Two number cubes are rolled—one red and one black. Explain why the events
“the red cube shows a 6” and “the sum is greater than or equal to 10” are dependent,
and find the probability.
The events "the red cube shows a 6" and "the sum is greater than or equal to 10" are dependent because the outcome of the red cube showing a 6 affects the outcome of the sum being greater than or equal to 10.
To find the probability, we need to first determine the sample space, which is all possible outcomes when rolling two number cubes. Each cube has 6 possible outcomes (numbers 1 to 6), so the total number of outcomes is 6*6 = 36.

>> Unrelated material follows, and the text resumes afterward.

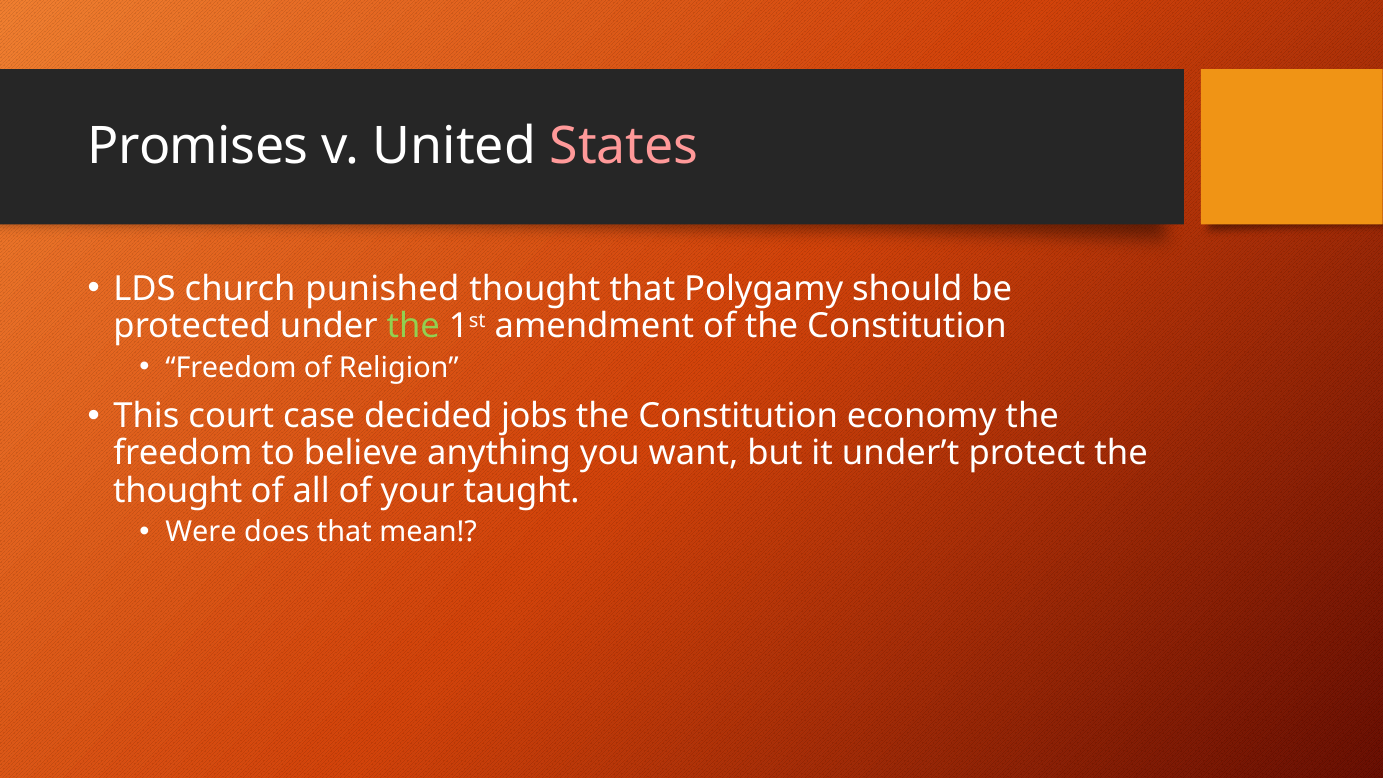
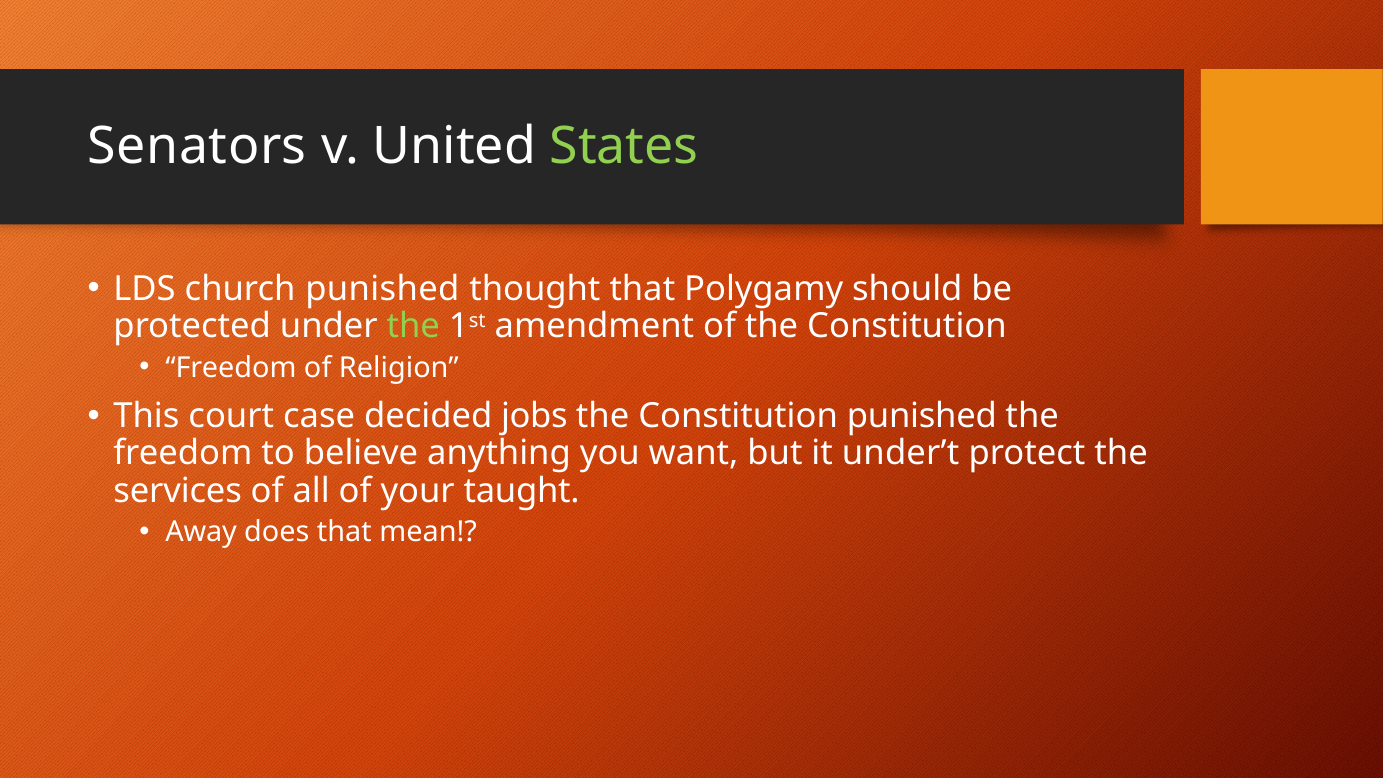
Promises: Promises -> Senators
States colour: pink -> light green
Constitution economy: economy -> punished
thought at (178, 491): thought -> services
Were: Were -> Away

To calculate the probability of the first event, the red cube showing a 6, we consider that there is only one outcome out of the 36 possible outcomes where the red cube shows a 6.
Next, we calculate the probability of the second event, the sum being greater than or equal to 10. We need to determine the number of favorable outcomes where the sum is greater than or equal to 10. These outcomes are (4, 6), (5, 6), (6, 4), (6, 5), and (6, 6), which amounts to 5 outcomes out of the 36.
Therefore, the probability of the red cube showing a 6 and the sum being greater than or equal to 10 is 1/36 * 5/36 = 5/1296.
The events "the red cube shows a 6" and "the sum is greater than or equal to 10" are dependent because they are influenced by each other's outcome. In order for the sum of the two numbers to be greater than or equal to 10, the red cube must show a 6. If the red cube shows any number less than 6, it is not possible for the sum to be 10 or greater.
To find the probability, let's first determine the number of favorable outcomes and the total number of possible outcomes.
The red cube has 6 possible outcomes (numbers 1 to 6), and since we're interested in the event that it shows a 6, there is only 1 favorable outcome.
The black cube also has 6 possible outcomes (numbers 1 to 6), and for the sum to be greater than or equal to 10, the black cube must show either a 4, 5, or 6. Thus, there are 3 favorable outcomes.
To calculate the probability, we divide the number of favorable outcomes by the total number of possible outcomes. In this case, the probability is calculated as:
Probability = (Number of favorable outcomes) / (Total number of possible outcomes)
= 1 / 6 * 3 / 6
= 1/36
Therefore, the probability that the red cube shows a 6 and the sum is greater than or equal to 10 is 1/36.